--- START ---

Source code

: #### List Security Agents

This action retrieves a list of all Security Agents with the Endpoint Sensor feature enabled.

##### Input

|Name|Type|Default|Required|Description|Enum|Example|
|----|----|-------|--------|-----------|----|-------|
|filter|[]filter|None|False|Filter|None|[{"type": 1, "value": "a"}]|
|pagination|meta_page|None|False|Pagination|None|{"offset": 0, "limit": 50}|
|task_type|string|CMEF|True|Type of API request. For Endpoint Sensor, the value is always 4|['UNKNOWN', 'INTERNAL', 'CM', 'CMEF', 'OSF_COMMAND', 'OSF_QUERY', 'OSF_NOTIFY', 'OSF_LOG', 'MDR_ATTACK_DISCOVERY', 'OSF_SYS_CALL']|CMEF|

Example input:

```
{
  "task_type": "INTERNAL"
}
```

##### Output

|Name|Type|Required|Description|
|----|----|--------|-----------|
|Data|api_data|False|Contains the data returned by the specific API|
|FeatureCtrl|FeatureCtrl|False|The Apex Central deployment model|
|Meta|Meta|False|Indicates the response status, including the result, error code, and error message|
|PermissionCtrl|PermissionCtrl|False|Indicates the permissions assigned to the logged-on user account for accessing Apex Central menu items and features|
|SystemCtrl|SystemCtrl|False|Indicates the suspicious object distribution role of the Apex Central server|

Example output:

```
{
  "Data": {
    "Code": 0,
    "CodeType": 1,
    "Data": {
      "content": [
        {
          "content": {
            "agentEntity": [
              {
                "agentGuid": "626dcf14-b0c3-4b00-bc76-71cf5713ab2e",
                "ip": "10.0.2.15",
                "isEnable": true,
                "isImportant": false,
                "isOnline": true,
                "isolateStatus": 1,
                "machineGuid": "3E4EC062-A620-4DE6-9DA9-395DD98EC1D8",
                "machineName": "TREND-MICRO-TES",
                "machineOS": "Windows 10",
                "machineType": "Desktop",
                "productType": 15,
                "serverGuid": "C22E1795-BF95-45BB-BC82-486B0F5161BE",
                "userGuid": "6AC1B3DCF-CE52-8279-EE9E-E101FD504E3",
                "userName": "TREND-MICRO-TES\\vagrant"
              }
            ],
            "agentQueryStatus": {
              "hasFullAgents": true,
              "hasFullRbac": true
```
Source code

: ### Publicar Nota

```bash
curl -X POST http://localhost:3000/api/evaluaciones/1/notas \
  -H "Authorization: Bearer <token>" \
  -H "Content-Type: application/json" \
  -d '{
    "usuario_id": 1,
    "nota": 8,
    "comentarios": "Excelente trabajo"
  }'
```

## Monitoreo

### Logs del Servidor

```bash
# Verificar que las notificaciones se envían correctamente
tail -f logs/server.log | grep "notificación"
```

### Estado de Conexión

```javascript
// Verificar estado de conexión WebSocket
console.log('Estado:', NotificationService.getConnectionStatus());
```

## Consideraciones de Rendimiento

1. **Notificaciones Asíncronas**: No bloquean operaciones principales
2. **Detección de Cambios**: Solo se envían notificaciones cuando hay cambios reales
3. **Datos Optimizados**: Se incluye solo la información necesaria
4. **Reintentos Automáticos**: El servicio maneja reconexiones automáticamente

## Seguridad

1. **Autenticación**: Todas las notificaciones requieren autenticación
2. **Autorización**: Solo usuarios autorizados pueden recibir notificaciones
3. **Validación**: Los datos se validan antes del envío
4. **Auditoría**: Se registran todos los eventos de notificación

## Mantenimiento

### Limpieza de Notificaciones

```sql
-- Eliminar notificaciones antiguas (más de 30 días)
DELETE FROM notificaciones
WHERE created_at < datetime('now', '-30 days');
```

--- END ---

Exercise instructions: If a line in the data above holds the word "Verificar", count it; give only the total.

Task response: 2